- **理解检测**
[1] 请将下文故事中的这句话译成英文：“虽然听不到有趣的内容，但是难得到工厂还是难得的体验。”
[2] 根据下文故事，这次报告的内容是什么？

- **原文摘录**
__________________________________________________
鬼故事 - 糟了，是世界奇观

Credit: Unkonwn (Skritch, Skritch)
灵感来源: UCCU Hacker

故事开始

这次的故事又回到我们的支援工程师小华，
小华跟小弯都是同时毕业的小菜鸟，但小华进入职场的时间比较早，
而这次要讲的故事是小华进入工厂厂区的故事。

小华这次跟着前辈一起去做报告，第一次进入厂区十分的兴奋，
而这次报告的内容是公司对不同厂区做资安健诊的建议与内容，
小华想说身为台湾重要产业的这些厂商，资安一定做得很好吧！
虽然听不到有趣的内容，但是难得到工厂还是难得的体验。

会议开始，当会议进展到作业系统盘点的清单的时候，
小华看到了比他年纪还大的作业系统名称(e.g. Windows NT, Windows 95)，
当下傻眼了(可以猜猜小华可能是甚麽时候出生的)，
但大家似乎是习以为常。

前辈：这次我们扫描的厂区有!@#$%，其中有部分已经停止支援很久的作业系统
甲方：等等，这些我们都知道，你们不是第一个提的，继续往下吧
前辈：我们服务那麽多客户，我们也知道 OT 区域的机台大部分都停止支援了，所以这不是我想表达的。
__________________________________________________
- **数据如下**
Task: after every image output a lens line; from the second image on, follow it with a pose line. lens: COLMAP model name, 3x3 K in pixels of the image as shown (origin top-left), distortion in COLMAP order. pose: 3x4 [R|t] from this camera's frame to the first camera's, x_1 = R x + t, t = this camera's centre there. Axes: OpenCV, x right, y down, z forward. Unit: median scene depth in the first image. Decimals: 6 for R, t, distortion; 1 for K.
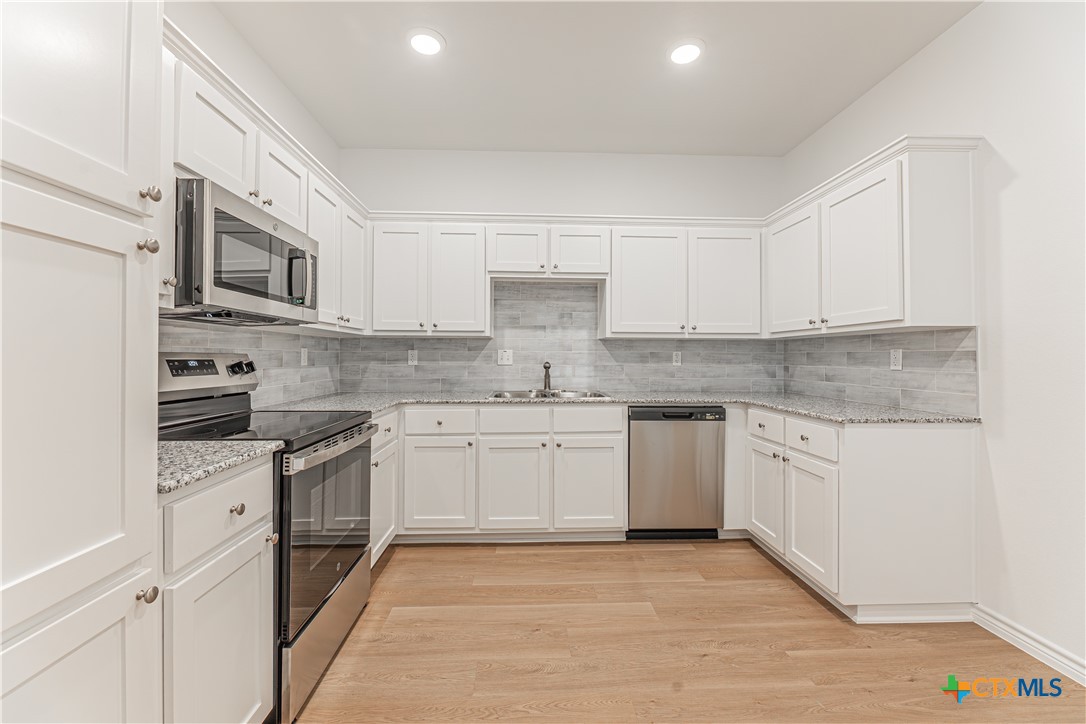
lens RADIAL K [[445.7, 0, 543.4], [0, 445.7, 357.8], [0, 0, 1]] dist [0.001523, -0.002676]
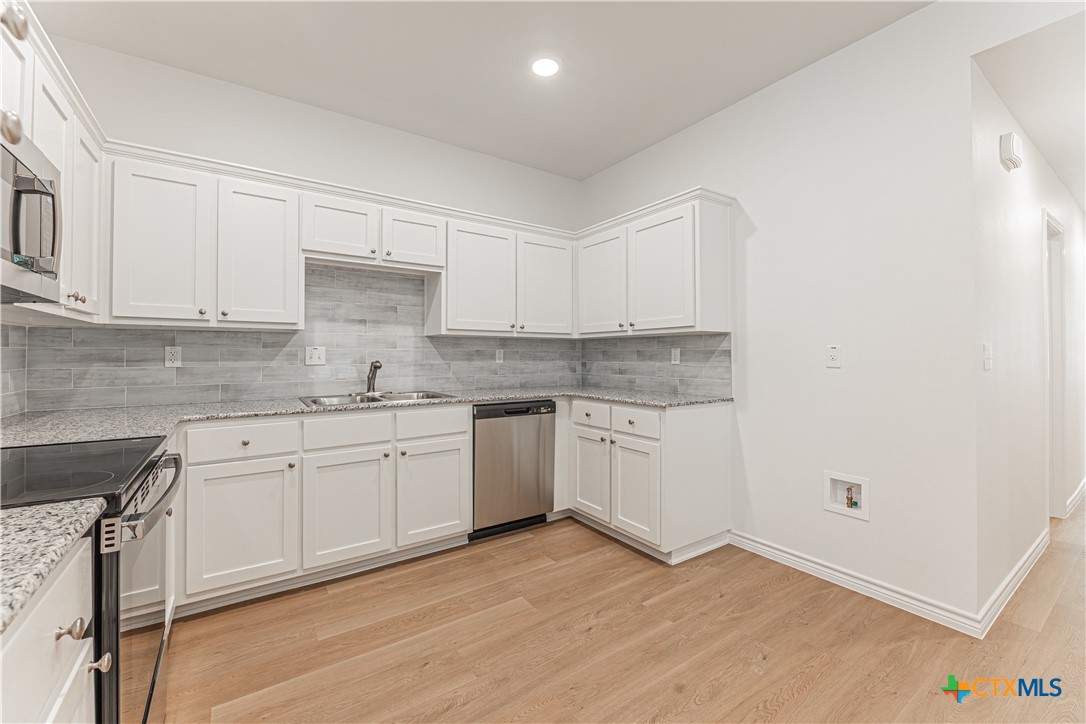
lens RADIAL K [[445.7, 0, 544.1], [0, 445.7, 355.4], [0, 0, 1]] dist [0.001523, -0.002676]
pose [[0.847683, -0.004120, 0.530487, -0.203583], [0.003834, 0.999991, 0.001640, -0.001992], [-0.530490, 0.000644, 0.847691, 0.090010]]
__________________________________________________
- **各题答案**
[1] Although there would be nothing interesting to hear, getting to go to a factory was still a rare experience.

[2] 公司对不同厂区做资安健诊的建议与内容。